Replacing Bad Data Points

Now that we know when the bad data point occurs and what to replace it with, all that is left is the actual mechanism to perform the replacement. In general terms, we are saying that if the comparison falls outside a specific range, replace the bad point. Otherwise, keep the original data. This is a natural fit for the if operator in Snap-Master’s Analysis element.

Let’s write an example equation and look at the results. To start, assume we are using the one point comparison (where the current value is compared against the previous value). For our replacement value, we want to smooth the data around the bad point, so we will try the avgadjonept function. Now we need to select an appropriate value for the acceptable amount of change.

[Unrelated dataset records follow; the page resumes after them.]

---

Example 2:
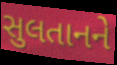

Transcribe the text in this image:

સુલતાનને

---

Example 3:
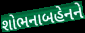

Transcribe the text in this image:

શોભનાબહેનને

Looking back at our original data, we see that the change between valid transitions is approximately 13 volts. The acceptable noise looks like it is much less than 1 volt, but the “glitch” looks like it is about 7 volts below where it should be. These parameters make a delta value of 1 a good choice because it will pass the acceptable noise but catch the glitch we want to remove.

The Analysis equation looks like this (the original data channel is A0, and our result channel is R0):

# Run Comments Equation Definition Label Units
7 R0=if(checkone(A0,1),avgadjonept(A0),A0)

If we were to spell out the contents of the equation it would read as follows:
if the current point of channel A0 changes more than 1 from the previous point replace the value with the average of the previous and next points, otherwise use the current point. The results of our analysis look like this:

The magnitude of the “glitch” has decreased, but it is not reduced enough to our liking. If we were to use a cursor to look at each data value around the “glitch”, we would see that the actual point where it occurred was replaced with the proper value, but the data point after it was also replaced because using the one point check defined it as a “glitch” as well (the change is greater than our delta).

To correct this, let’s use the two point comparison method which will take care of the rise after the “glitch” occurs. The only change to our analysis equation is to use the different check function:

# Run Comments Equation Definition Label Units
7 R0=if(checktwo(A0,1),avgadjonept(A0),A0

The results of this analysis are much better:

We have not completely eliminated the bad data point, but we have replaced it with a much more manageable spike. Our next thought might be to use the avgadjtwopts replacement function, but it does not do much better on this data because the “glitch” occurs directly on a transition boundary.

Summary

Using some basic comparison functions and using the Z-Transform function, it is fairly easy to replace bad data points with appropriate values. This general approach can be used with a wide range of data, and other methods of detecting a bad data point and determining a replacement value are easy to integrate into this approach.